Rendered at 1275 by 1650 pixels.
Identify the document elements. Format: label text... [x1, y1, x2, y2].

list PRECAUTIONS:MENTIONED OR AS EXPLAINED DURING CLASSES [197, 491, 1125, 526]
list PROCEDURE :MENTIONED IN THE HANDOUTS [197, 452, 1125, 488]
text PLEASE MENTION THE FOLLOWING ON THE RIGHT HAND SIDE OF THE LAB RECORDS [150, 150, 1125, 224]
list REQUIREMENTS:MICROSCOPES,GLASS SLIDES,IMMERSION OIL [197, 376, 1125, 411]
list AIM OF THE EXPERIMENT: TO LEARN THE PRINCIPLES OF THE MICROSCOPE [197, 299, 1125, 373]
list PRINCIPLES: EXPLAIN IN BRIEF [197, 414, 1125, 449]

==

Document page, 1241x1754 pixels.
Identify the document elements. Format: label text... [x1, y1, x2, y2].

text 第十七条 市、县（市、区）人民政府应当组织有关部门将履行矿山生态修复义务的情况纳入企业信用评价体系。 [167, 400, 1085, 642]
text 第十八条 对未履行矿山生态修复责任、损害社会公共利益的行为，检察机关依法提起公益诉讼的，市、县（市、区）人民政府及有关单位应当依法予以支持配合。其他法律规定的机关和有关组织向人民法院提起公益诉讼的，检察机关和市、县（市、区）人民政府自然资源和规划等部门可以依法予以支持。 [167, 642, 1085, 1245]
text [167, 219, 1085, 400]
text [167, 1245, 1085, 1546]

-- INSTRUCTION --
Your task is to copy each line of the data above that holds "pixels".

-- REPLY --
Rendered at 1275 by 1650 pixels.
Document page, 1241x1754 pixels.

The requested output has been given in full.